Problem requirements
Copy out every line of the records below without changing a word.

The input
==================================================
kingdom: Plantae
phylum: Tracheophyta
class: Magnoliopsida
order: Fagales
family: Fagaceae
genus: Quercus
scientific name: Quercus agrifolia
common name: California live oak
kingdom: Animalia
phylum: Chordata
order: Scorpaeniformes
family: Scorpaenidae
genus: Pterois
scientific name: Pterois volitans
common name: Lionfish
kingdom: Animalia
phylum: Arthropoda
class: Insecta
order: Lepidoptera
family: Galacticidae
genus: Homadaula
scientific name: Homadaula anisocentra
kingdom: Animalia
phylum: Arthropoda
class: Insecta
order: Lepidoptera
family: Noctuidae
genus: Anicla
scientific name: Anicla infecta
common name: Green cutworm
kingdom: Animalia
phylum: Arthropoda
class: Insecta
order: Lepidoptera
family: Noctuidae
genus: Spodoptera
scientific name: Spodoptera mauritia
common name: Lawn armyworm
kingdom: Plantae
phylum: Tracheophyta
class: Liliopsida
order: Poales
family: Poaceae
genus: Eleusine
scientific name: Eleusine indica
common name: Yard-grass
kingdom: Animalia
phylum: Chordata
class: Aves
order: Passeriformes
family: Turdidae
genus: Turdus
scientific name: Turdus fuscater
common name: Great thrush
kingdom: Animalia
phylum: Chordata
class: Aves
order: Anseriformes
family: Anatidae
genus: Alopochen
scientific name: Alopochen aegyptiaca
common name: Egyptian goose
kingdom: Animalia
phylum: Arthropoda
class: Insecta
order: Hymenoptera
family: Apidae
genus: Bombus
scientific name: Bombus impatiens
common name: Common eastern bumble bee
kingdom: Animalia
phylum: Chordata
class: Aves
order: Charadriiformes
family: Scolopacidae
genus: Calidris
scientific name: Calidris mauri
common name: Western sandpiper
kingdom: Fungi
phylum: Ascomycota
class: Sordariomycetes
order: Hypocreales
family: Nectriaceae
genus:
==================================================
Complete output
kingdom: Plantae
phylum: Tracheophyta
class: Magnoliopsida
order: Fagales
family: Fagaceae
genus: Quercus
scientific name: Quercus agrifolia
common name: California live oak
kingdom: Animalia
phylum: Chordata
order: Scorpaeniformes
family: Scorpaenidae
genus: Pterois
scientific name: Pterois volitans
common name: Lionfish
kingdom: Animalia
phylum: Arthropoda
class: Insecta
order: Lepidoptera
family: Galacticidae
genus: Homadaula
scientific name: Homadaula anisocentra
kingdom: Animalia
phylum: Arthropoda
class: Insecta
order: Lepidoptera
family: Noctuidae
genus: Anicla
scientific name: Anicla infecta
common name: Green cutworm
kingdom: Animalia
phylum: Arthropoda
class: Insecta
order: Lepidoptera
family: Noctuidae
genus: Spodoptera
scientific name: Spodoptera mauritia
common name: Lawn armyworm
kingdom: Plantae
phylum: Tracheophyta
class: Liliopsida
order: Poales
family: Poaceae
genus: Eleusine
scientific name: Eleusine indica
common name: Yard-grass
kingdom: Animalia
phylum: Chordata
class: Aves
order: Passeriformes
family: Turdidae
genus: Turdus
scientific name: Turdus fuscater
common name: Great thrush
kingdom: Animalia
phylum: Chordata
class: Aves
order: Anseriformes
family: Anatidae
genus: Alopochen
scientific name: Alopochen aegyptiaca
common name: Egyptian goose
kingdom: Animalia
phylum: Arthropoda
class: Insecta
order: Hymenoptera
family: Apidae
genus: Bombus
scientific name: Bombus impatiens
common name: Common eastern bumble bee
kingdom: Animalia
phylum: Chordata
class: Aves
order: Charadriiformes
family: Scolopacidae
genus: Calidris
scientific name: Calidris mauri
common name: Western sandpiper
kingdom: Fungi
phylum: Ascomycota
class: Sordariomycetes
order: Hypocreales
family: Nectriaceae
genus:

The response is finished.